WHAT IS EXPECTED:
Your copy of the listing should be exact and should contain no pictures.
-- STORED DATA follows --
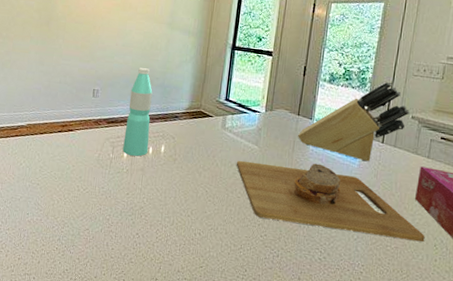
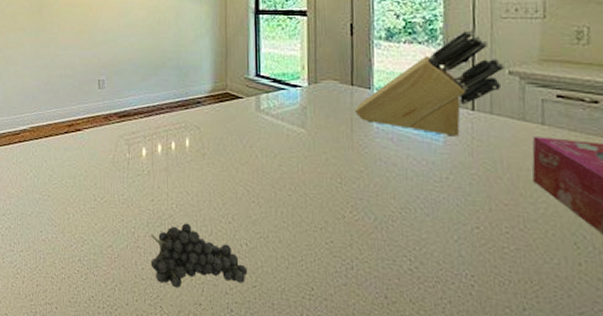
fruit: none [119,214,198,266] -> present [150,223,248,288]
water bottle: present [122,67,153,157] -> none [140,49,170,154]
cutting board: present [236,160,425,242] -> none [280,144,558,240]

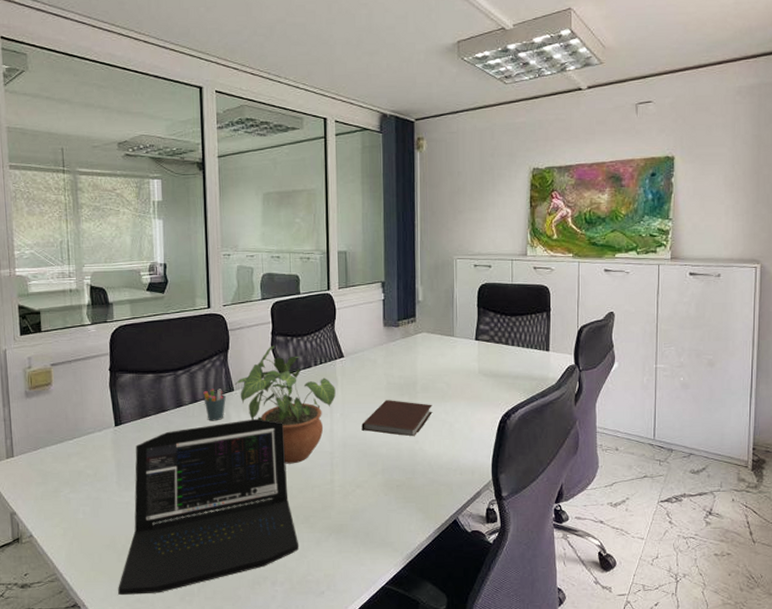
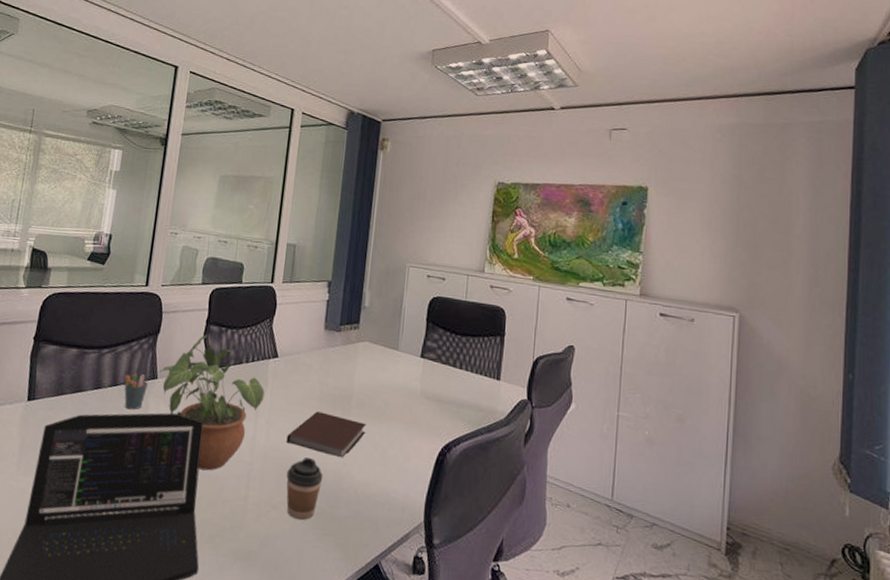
coffee cup: none [366,441,399,493] -> present [286,457,323,520]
-- STORED DATA concluded --
ANSWER TO THIS TASK:
fruit: none [119,214,198,266] -> present [150,223,248,288]
water bottle: present [122,67,153,157] -> none [140,49,170,154]
cutting board: present [236,160,425,242] -> none [280,144,558,240]

coffee cup: none [366,441,399,493] -> present [286,457,323,520]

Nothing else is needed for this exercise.